Renungkan: Jadilah kaya dengan menjadi puas terhadap anugerah Tuhan bagi diri Anda sekarang.


2. DOSA DAN AKIBATNYA (Sabtu, 5 April 2008)

Kisah yang luar biasa dalam perikop ini menjelaskan bagaimana dosa masuk ke dalam dunia dan merusak tatanan asri dunia ini. Pasangan suami istri (pasutri) pertama jatuh ke dalam dosa karena melanggar perintah Allah yang dengan jelas dan tegas disampaikan (Kej. 2:16-17).

Memang ular menjadi gara-gara pasutri pertama jatuh ke dalam dosa, namun tanggung jawab kesalahan itu bukan terutama pada ular melainkan pada diri mereka. Perempuan itu memberi diri meladeni tipu daya ular. Saat firman Tuhan diputarbalikkan, seharusnya ia menolaknya dengan tegas, bukan mendiskusikannya (ayat 2-3). Justru karena perempuan itu membuka ruang diskusi, ular berkesempatan menanamkan keraguan akan iktikad baik Tuhan. Bahwa Tuhan memaksudkan larangan memakan buah pengetahuan baik dan jahat itu adalah supaya manusia jangan menjadi sama seperti Diri-Nya (ayat 4-5). Justru itulah godaan yang manusia tidak dapat elakkan. Dalam hal ini, manusia pertama harus dipersalahkan karena ia hadir saat istrinya digoda. Namun bukannya mencegah, malah ia ikut hanyut dalam pelanggaran tersebut (ayat 6b). Pasutri pertama tergoda untuk menjadi sama dengan Pencipta-Nya. Kalau mereka menjadi sama dengan Tuhan, tahu mengenai apa yang baik dan yang jahat, maka mereka tidak lagi memerlukan Tuhan untuk mengatur kehidupan mereka dan memberi tahu berbagai perintah dan larangan kepada mereka.

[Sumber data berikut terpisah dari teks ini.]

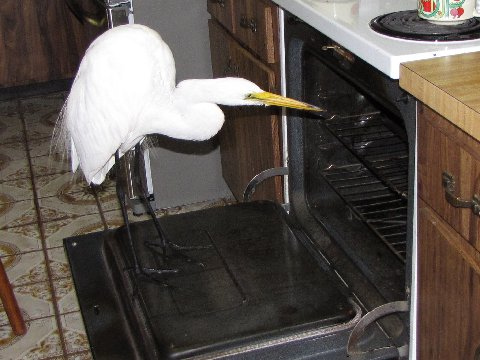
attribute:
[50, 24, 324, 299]
bird — white, looking, standing, big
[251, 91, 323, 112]
beak — yellow, orange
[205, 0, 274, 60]
drawer — wooden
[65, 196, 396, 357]
oven door — open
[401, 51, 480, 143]
countertop — brown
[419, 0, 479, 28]
container — ceramic, white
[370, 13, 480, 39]
burner — round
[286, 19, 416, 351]
oven — black, open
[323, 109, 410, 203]
rack — metal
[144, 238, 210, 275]
foot — black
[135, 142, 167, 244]
leg — black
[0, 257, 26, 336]
stool — brown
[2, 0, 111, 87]
paneling — brown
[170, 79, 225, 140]
neck — curved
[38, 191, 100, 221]
tile — brown, old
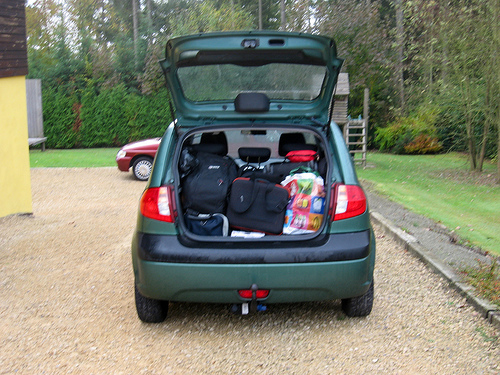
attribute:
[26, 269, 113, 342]
driveway — gravel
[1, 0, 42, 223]
building — yellow 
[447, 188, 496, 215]
area — green, grassy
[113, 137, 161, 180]
car — red 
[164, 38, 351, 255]
trunk — open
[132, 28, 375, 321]
car — green 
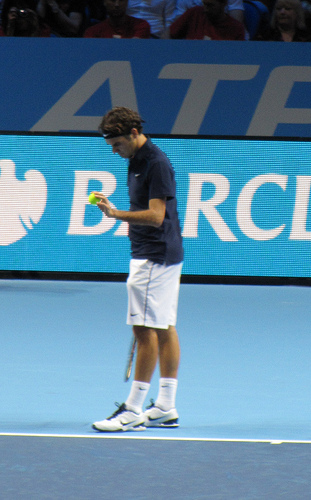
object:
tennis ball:
[87, 188, 103, 205]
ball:
[87, 191, 101, 204]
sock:
[154, 377, 177, 410]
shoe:
[91, 400, 145, 431]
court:
[0, 275, 310, 437]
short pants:
[122, 252, 181, 329]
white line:
[4, 427, 309, 447]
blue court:
[0, 277, 310, 499]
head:
[92, 105, 146, 164]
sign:
[0, 130, 310, 277]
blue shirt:
[117, 129, 184, 264]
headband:
[94, 122, 146, 137]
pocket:
[138, 254, 167, 272]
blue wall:
[0, 37, 310, 273]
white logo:
[0, 42, 309, 137]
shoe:
[144, 397, 179, 427]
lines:
[0, 420, 307, 459]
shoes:
[86, 403, 186, 430]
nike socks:
[124, 372, 177, 411]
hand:
[91, 190, 113, 217]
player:
[88, 108, 181, 435]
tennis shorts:
[124, 253, 183, 327]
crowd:
[1, 2, 310, 41]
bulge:
[122, 272, 141, 294]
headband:
[102, 127, 140, 136]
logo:
[0, 156, 310, 251]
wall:
[0, 133, 310, 280]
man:
[67, 107, 205, 440]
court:
[2, 279, 310, 498]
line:
[0, 431, 309, 445]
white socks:
[130, 382, 177, 400]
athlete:
[85, 98, 194, 433]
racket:
[124, 331, 139, 380]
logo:
[136, 382, 148, 392]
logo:
[158, 382, 168, 389]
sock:
[122, 380, 150, 414]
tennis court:
[6, 280, 310, 498]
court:
[1, 435, 311, 499]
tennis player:
[90, 104, 186, 431]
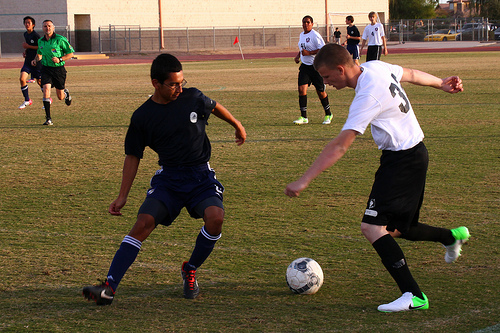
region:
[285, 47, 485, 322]
A man in white and black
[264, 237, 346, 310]
A white and blue soccer ball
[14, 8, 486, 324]
Multiple people on a grass field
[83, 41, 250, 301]
A man in dark blue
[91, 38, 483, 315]
Two soccer players fight for the ball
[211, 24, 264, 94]
A red flag marks the edge of the field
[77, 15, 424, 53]
A grey chain link fence runs alongside a building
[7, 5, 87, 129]
Two people run on the grass field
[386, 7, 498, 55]
A parking lot with cars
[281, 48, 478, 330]
The man wears knee high black socks with white and green cleats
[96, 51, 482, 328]
two men go after the same ball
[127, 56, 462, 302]
two men on opposing teams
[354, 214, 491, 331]
white and green nike shoes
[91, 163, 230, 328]
red and black nike cleets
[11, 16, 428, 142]
each team is trying to catch up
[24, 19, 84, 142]
ref is wearing a green shirt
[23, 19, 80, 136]
ref is wearing black shorts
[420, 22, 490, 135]
yellow car in background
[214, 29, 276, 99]
red flag on sidelines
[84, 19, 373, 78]
fence is in background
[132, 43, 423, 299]
Two players kicking a ball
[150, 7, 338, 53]
Orange goalposts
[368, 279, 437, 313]
Yellow and white soccer cleats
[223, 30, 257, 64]
A red flag at the edge of the field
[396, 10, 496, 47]
A chain link fence separating the parking lot from the field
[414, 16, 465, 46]
A yellow car in the parking lot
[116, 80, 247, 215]
A player wearing a black shirt and navy shorts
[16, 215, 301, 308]
Field lines painted on the ground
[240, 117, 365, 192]
Dry green grass covering a soccer field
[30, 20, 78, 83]
A man wearing a green soccer jersey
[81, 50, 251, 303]
a man in a blue shorts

Saat keduanya memakan buah larangan tersebut, mereka mendapati diri tidak lagi bisa terbuka di hadapan satu sama lain. Sadar akan ketelanjangan mereka, mereka memerlukan sesuatu untuk menutupi diri mereka dari penglihatan pasangannya. Itulah akibat dosa. Manusia jadi mengenali perkara yang baik dan yang jahat, tetapi tidak mampu memilih yang baik melainkan diperbudak oleh yang jahat. Tragis bukan? Hal itu akan nyata saat Allah meminta pertanggungjawaban pasutri pertama, mereka mengelak dan melemparkan kesalahan kepada pihak lain.